Now, that should make for a decent enough background, given a decent plot, eh? You wish! Even Spider Robinson in his Callahan’s Bar series does a better job of letting the reader in on what’s going on, and that series has really awful novels in it from time to time. I’ve read and enjoyed nearly everything else Steven Brust has written, including his collaboration with Emma Bull, Freedom and Necessity. I figured this would be good too.
Indeed, nearly every Celtic musician I’ve known who liked fantasy has raved somewhat incoherently about Cowboy Feng’s Space Bar and Grill. So when the reprint of this novel showed up in the Mail Room here at Green Man, I grabbed it immediately, and settled in to read late one afternoon. As time passed, I had the increasingly annoying feeling that I was missing something. And I mean really missing the point of this piece of dreck. So I kept going back and rereading previous chapters to see if I had actually missed something, thinking that I had overlooked what was going on. But no, I hadn’t. I put it down for a week, then a few months, and finally went back to it.
Finally, during this final attempt, I realized what was missing. This book has not a single bleedin’ character that I can even vaguely care about. Not one at all. Like Charles de Lint’s The Onion Girl, there are no sympathetic characters, so I can’t connect to the story. Jaime fucks a lot, but doesn’t love. Tom makes puns, badly. Rose drinks whiskey, a lot of it.

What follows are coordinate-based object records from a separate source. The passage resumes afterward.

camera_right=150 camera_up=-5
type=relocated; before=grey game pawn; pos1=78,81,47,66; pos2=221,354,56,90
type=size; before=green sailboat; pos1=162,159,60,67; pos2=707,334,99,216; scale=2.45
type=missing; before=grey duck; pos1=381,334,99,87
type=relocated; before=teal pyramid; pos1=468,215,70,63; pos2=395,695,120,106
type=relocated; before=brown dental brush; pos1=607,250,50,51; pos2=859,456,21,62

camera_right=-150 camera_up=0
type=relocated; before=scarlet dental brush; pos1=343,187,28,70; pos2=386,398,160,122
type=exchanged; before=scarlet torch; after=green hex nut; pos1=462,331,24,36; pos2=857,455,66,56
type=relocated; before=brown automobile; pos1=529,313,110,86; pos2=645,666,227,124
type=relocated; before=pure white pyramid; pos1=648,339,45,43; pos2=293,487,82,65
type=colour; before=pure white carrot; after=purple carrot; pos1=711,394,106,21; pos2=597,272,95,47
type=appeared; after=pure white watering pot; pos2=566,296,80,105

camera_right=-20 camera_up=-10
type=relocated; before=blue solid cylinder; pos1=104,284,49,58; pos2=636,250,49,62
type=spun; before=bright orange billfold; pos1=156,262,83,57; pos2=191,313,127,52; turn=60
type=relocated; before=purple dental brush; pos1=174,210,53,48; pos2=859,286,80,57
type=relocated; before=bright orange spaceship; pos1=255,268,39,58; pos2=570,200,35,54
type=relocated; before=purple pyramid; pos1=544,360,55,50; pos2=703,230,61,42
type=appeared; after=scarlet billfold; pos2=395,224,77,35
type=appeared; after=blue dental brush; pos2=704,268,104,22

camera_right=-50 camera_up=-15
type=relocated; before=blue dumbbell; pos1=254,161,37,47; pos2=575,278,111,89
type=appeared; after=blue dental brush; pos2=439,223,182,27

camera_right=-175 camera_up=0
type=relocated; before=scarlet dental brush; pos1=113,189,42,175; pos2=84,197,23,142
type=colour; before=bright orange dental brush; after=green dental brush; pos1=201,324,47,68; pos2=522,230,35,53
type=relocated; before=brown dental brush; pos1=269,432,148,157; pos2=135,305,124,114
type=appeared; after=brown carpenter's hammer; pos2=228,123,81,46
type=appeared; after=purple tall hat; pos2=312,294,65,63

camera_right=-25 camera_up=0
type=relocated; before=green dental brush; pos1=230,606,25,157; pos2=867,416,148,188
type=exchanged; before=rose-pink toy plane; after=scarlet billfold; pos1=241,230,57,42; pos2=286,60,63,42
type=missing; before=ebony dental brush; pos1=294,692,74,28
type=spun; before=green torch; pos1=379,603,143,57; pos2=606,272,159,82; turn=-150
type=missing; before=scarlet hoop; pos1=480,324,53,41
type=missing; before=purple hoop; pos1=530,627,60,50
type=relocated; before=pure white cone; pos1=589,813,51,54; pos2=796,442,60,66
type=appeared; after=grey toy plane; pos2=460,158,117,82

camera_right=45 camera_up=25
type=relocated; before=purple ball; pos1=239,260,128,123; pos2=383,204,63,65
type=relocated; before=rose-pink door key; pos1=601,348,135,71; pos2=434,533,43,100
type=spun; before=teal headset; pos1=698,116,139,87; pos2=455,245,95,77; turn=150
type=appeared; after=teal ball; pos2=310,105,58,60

You get the idea. One reviewer said correctly that these are mannerisms masquerading as characters. I was hoping that folks attempting to bomb Cowboy Feng’s Space Bar and Grill out of existence would succeed, to put me out of me misery. (Don’t ask what that has to do with the plot, as it won’t help. Nothing will.) Ignore this novel and write it off as something that Brust would have best tossed in the rubbish bin.
Badly drawn characters, badly thought-out plot, and bad use of a promising idea. That sums up Cowboy Feng’s Space Bar and Grill. You’ve been warned!